Pour parer à ce manque de connaissance sur le sujet, un groupe de chercheurs du Centre de recherche sur l’abeille de Liebefeld-Posieux en Suisse, a obtenu en 2008 un financement Européen sur quatre ans afin de créer un réseau international de collaboration sur les pertes d’abeilles domestiques, associant scientifiques, apiculteurs et industriels de 27 pays. Ce réseau baptisé Coloss aura entre autres comme objectifs d’identifier l’ensemble des agents pathogènes affectant les abeilles et de mettre au point des méthodes d’évaluation de l’état du cheptel d’abeilles domestiques en Europe.

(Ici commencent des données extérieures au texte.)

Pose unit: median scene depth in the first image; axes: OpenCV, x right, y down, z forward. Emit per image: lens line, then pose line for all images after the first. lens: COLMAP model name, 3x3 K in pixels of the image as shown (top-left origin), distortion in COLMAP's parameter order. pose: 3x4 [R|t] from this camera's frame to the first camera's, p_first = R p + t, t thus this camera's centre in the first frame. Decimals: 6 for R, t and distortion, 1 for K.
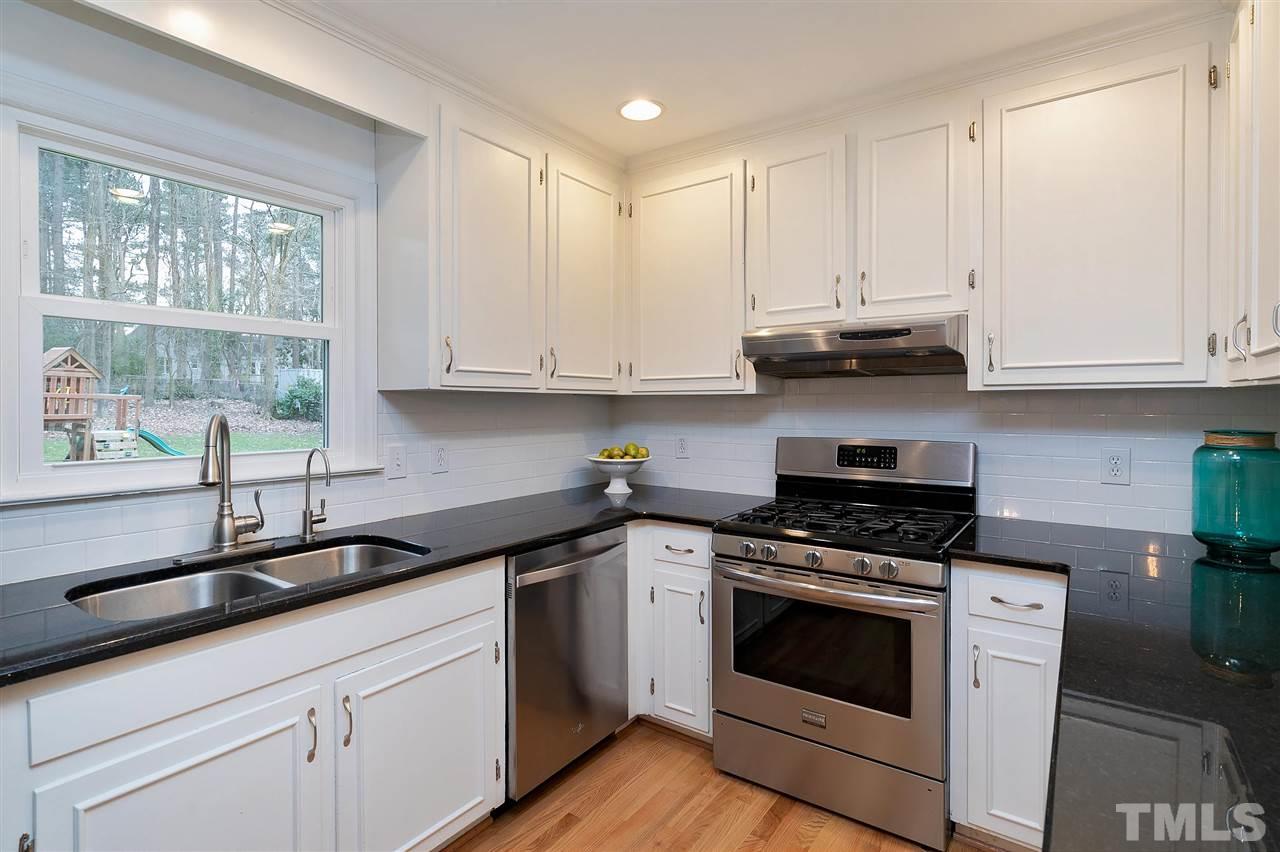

De son côté, la FAO (Organisation des Nations Unies pour l'alimentation et l'agriculture) a édicté en février 2009 des mesures pour éviter la perte de services fournis par les colonisateurs à l’alimentation et l’agriculture.

En France, le rapport de 2008 préconise la mise en place de quatre mesures :

1) La création d’une filière de reproduction d’abeilles reines pour assurer le renouvellement du cheptel et limiter le risque d’importation d’espèces invasives.

2) la définition d’un statut de l’apiculteur, distinguant l’apiculteur de loisir de l’apiculteur professionnel.

3) la création d’une plate-forme de travail selon le modèle du Comité opérationnel du Grenelle de l’environnement "Agriculture et alimentation biologiques". Celui-ci regrouperait l’ensemble des acteurs concernés par la filière.

4) la création d’un Institut technique et scientifique de l’abeille, chargé d’élaborer et d’analyser les programmes de recherche de la filière.

Plus que des mesures spécifiques qui viendront probablement plus tard, les pouvoirs publics cherchent donc d’abord à mesurer encore mieux la mortalité des abeilles et surtout à en évaluer encore plus concrètement les causes.

A une plus petite échelle, certaines initiatives ont pourtant déjà été prises, comme la pose sur 250 kilomètres d’accotements routiers d’espèces végétales mellifères afin d’offrir de nouvelles ressources florales aux abeilles. Un dispositif qui devrait s’étendre sur l’ensemble du réseau routier national dans les trois années à venir. Enfin, certaines initiatives privées sont également à souligner à l’image de la "banque du miel" d'Olivier Darné (voir notre article)

Suffiront-elles à empêcher la disparition des abeilles ? C’est à espérer, si l'on veut éviter ce qui est arrivé dans la province du Sichuan (Chine), où la totalité de ses abeilles a disparu, obligeant les agriculteurs à les remplacer.